→ Source text:
## start
Q&A: Peter Gleick Weighs in on the Bottled Water Battle

Why do people buy billions of gallons of expensive bottled water in the U.S., a country where most of the tap water is cheap and extremely high quality? In his new book Bottled and Sold, international water expert Peter Gleick looks for answers in the bigger questions about why we buy bottled water, and defines alternatives for the future.

Bottled Water Battle

“Bottled and Sold” available online at Amazon.com

By Circle of Blue

Welcome to Circle of Blue Radio’s Series 5 in 15, where we’re asking global thought leaders five questions in 15 minutes, more or less. These are experts working in journalism, science, communication design, and water. I’m J. Carl Ganter. Today’s program is underwritten by Traverse Internet Law, tech savvy lawyers, representing internet and technology companies.

There’s a war going on over what kind of water you drink–bottling companies have waged a campaign against tap water and it’s paying off, according to Pacific Institute President and MacArthur Fellow Peter Gleick. Why do people buy billions of gallons of expensive bottled water in the U.S., a country where most of the tap water is cheap and extremely high quality? Some consumers don’t like the taste of their tap water. Bottled water is usually readily available, and some companies have launched fear campaigns against the tap, while others produce misleading advertising. But banning the bottle isn’t the solution, Gleick says. Instead, it’s time to take a hard look at the bigger picture to understand why we buy bottled water so as to define alternatives for the future.

Dr. Gleick, thanks for joining us today. I wanted to ask, as a scientist, what drew your real interests to bottled water and to writing a book–Bottled & Sold?
Dr. Gleick: I think the whole story about bottled water is a remarkable one. You have to ask yourself, how did we get to this point, how did we get to a situation where billions and billions of gallons of bottle water are sold in a country where tap water is universally available and of incredibly high quality for the most part and remarkably cheap. How did we get to the point where bottled water, where water itself became a commodity to be bottled and sold? That’s what this book tries to deal with. This book tries to address the history of bottled water, the strange stories behind bottled water, the reasons why people drink bottled water or say they buy bottled water, and how we can get out of the situation we’re in.
You’re pointing out here that there’s a bigger story about how we view and use water–where does bottled water fit in?
## end
→ Extracted information:
## start
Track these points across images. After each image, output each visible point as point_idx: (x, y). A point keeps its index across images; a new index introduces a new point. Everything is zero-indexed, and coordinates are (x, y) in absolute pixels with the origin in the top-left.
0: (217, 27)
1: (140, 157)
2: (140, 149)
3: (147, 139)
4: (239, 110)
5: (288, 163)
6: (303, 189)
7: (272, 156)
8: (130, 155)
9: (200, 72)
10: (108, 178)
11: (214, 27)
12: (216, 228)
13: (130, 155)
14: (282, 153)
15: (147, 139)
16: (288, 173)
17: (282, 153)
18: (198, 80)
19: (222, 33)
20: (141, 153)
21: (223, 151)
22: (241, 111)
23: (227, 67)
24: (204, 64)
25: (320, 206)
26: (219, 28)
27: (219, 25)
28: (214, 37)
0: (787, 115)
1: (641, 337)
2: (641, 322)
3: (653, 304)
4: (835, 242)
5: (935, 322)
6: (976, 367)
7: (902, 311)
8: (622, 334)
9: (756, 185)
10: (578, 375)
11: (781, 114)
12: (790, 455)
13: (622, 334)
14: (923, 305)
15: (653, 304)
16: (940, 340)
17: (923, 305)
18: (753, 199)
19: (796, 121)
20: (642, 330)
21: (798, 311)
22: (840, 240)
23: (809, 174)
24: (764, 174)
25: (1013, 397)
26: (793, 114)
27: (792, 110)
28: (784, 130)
## end
→ Set tasks:
A – Please sum up the bottled water interview in two sentences.
B – Extract from the bottled water interview the passage starting with "Dr. Gleick, thanks" and going on through "situation we’re in.".

→ Expected answers:
A – Peter Gleick, president of the Pacific Institute, says bottling companies have waged a campaign against tap water in the U.S., where most tap water is cheap and of high quality. Rather than banning the bottle, he says we should understand why we buy bottled water, and his book Bottled and Sold covers this along with the history of bottled water and how to get out of the current situation.

B –
Dr. Gleick, thanks for joining us today. I wanted to ask, as a scientist, what drew your real interests to bottled water and to writing a book–Bottled & Sold?
Dr. Gleick: I think the whole story about bottled water is a remarkable one. You have to ask yourself, how did we get to this point, how did we get to a situation where billions and billions of gallons of bottle water are sold in a country where tap water is universally available and of incredibly high quality for the most part and remarkably cheap. How did we get to the point where bottled water, where water itself became a commodity to be bottled and sold? That’s what this book tries to deal with. This book tries to address the history of bottled water, the strange stories behind bottled water, the reasons why people drink bottled water or say they buy bottled water, and how we can get out of the situation we’re in.